Entrepreneurs in residence

Greg Evans is an aspiring businessman.

Jack and Joan Donald talk about counselling students on entrepreneurship in their namesake Red Deer College business school Tuesday.

Jack and Joan Donald talk about counselling students on entrepreneurship in their namesake Red Deer College business school Tuesday.

Greg Evans is an aspiring businessman.

In fact, the second-year student in Red Deer College’s network systems technology program is already developing his own information technology business.

So Evans was understandably intrigued when the founder of Parkland Fuel Corp., Canada’s largest independent marketer and distributor of fuel, spoke to his management class recently.

And when Jack Donald went a step further and offered to meet with students one-on-one, the young entrepreneur took advantage of the mentoring opportunity.

“It was kind of cool,” he said of his hour-long tête-à-tête with the man whose business accolades include membership in the Canadian Petroleum Hall of Fame and Calgary Business Hall of Fame.

More importantly, Donald gave Evans a helpful nudge toward the business world.

“He gave me a lot of good input on it, and actually made me want to do it even more.”

Jack Donald and his wife and longtime business partner Joan Donald are the first Entrepreneurs in Residence at the college’s Donald School of Business.

As such, they’ve committed to sharing their knowledge and experiences with students at the downtown satellite campus that’s named in their honour.

The college has already compiled a list of some 50 business people and entrepreneurs to follow the Donalds in its mentorship program, said Red Deer College president Joel Ward.

These run the gamut from business owners to real estate moguls to vice-presidents of financial institutions.

“When we conceived the idea of moving the Donald School of Business downtown and connecting it more to the business community, we thought, what ways could we take advantage of the immense talent that exists in our downtown?” said Ward.

The Entrepreneurs in Residence program is the result.

The insights of battle-scarred business people are a perfect complement to the theoretical lessons taught to students in class, said Ward.

“For example, you probably would never see in a textbook a statement like this:

‘If you want to be in business, you’d better be able to lie awake at night and wonder if you’re going to be able to make the payroll, and if you can’t handle that pressure, you probably don’t want to be running your own business.’”

This kind of perspective, and the real-life stories that the Entrepreneurs in Residence will be able to share, are what many business students want and need to hear, said Ward.

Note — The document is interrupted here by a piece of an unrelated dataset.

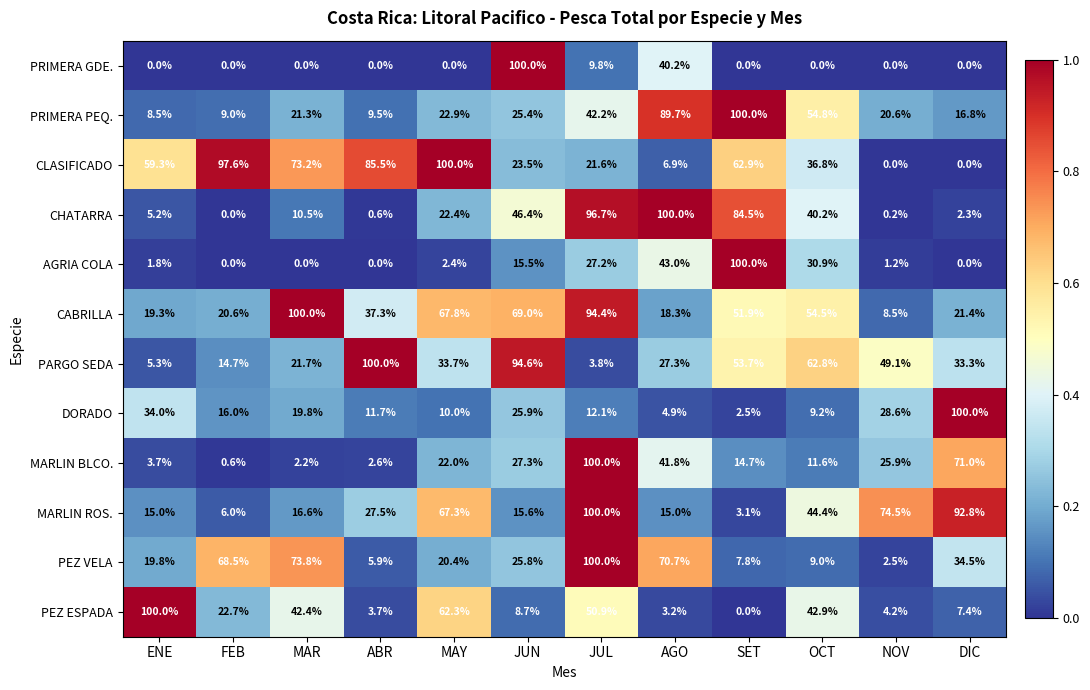

The value of PARGO SEDA at OCT is 62.8. True or false?

True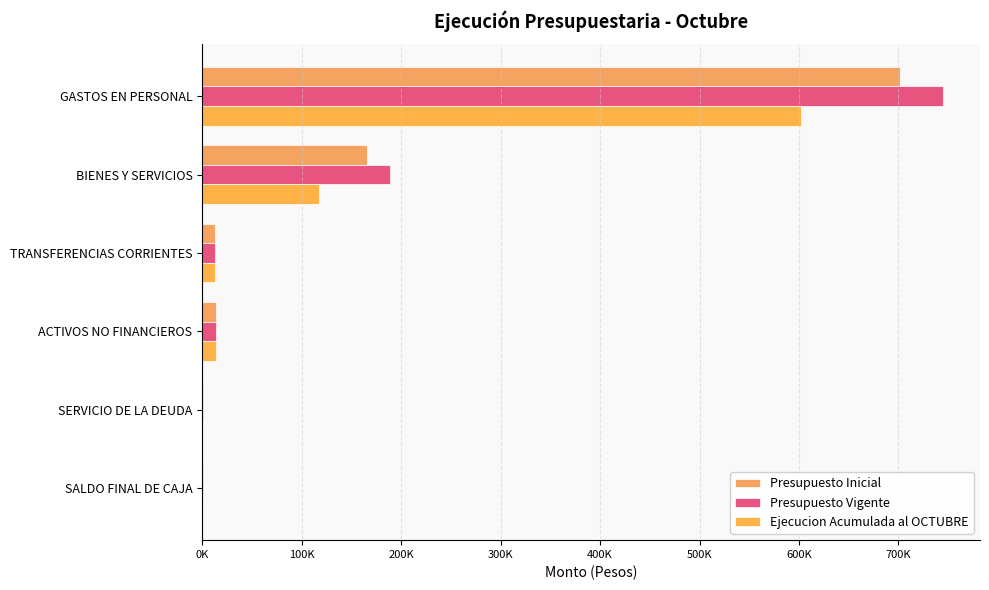

At which category is the sum across all series the highest?

GASTOS EN PERSONAL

“That’s what resonates with students.”

The business people who participate in the program will each do so for an approximately four-week period, he said, donating a few hours a week to speak to classes and meet individually with students.

The college hopes that some of its students will also get a chance to work on real projects for local businesses, such as market research and developing marketing plans, said Ward. Employment opportunities might also result.

“We know that students get jobs right out of these programs, based on the fact that they’ve been able to interact with these entrepreneurs and business owners.”

The Donalds laid the foundation for the Donald School of Business through a $3-million donation to the college. Their service as its inaugural Entrepreneurs in Residence further illustrates the couple’s commitment to post-secondary education.

“Young people are the future of our country — full stop,” explained Jack.

He believes local students might benefit from the lessons he and Joan learned during their years in business, and also from the varied perspectives of other local entrepreneurs.

For instance, Jack has come to recognize the importance of effectively marketing yourself and your product or service. And Joan knows the importance of being grounded and living a balanced life. Career and financial success are important, she said, but so are family, friends, community and health.

Such perspectives would be valuable to young people preparing to embark on their own careers, suggested Patrick O’Meara, chair of business and commerce at the Donald School of Business.

“What a wonderful opportunity for them to really get some insight from somebody who’s built a multibillion-dollar business — a true Canadian success story and a true Alberta success story,” said O’Meara, who’s a big proponent of the Entrepreneurs in Residence program.

“I’m really quite excited about it because of the fact that applied learning model is going to be applied right in the classroom with the experience of people like Jack and Joan.”

The Donalds said they’re pleased with the Donald School of Business and the direction it’s going.

“I’d like to think that the Donald School of Business is and will in the future attract the brightest and the best,” said Jack.

Joan agreed, stressing the importance of offering a complete business education locally so that young people don’t have to move elsewhere.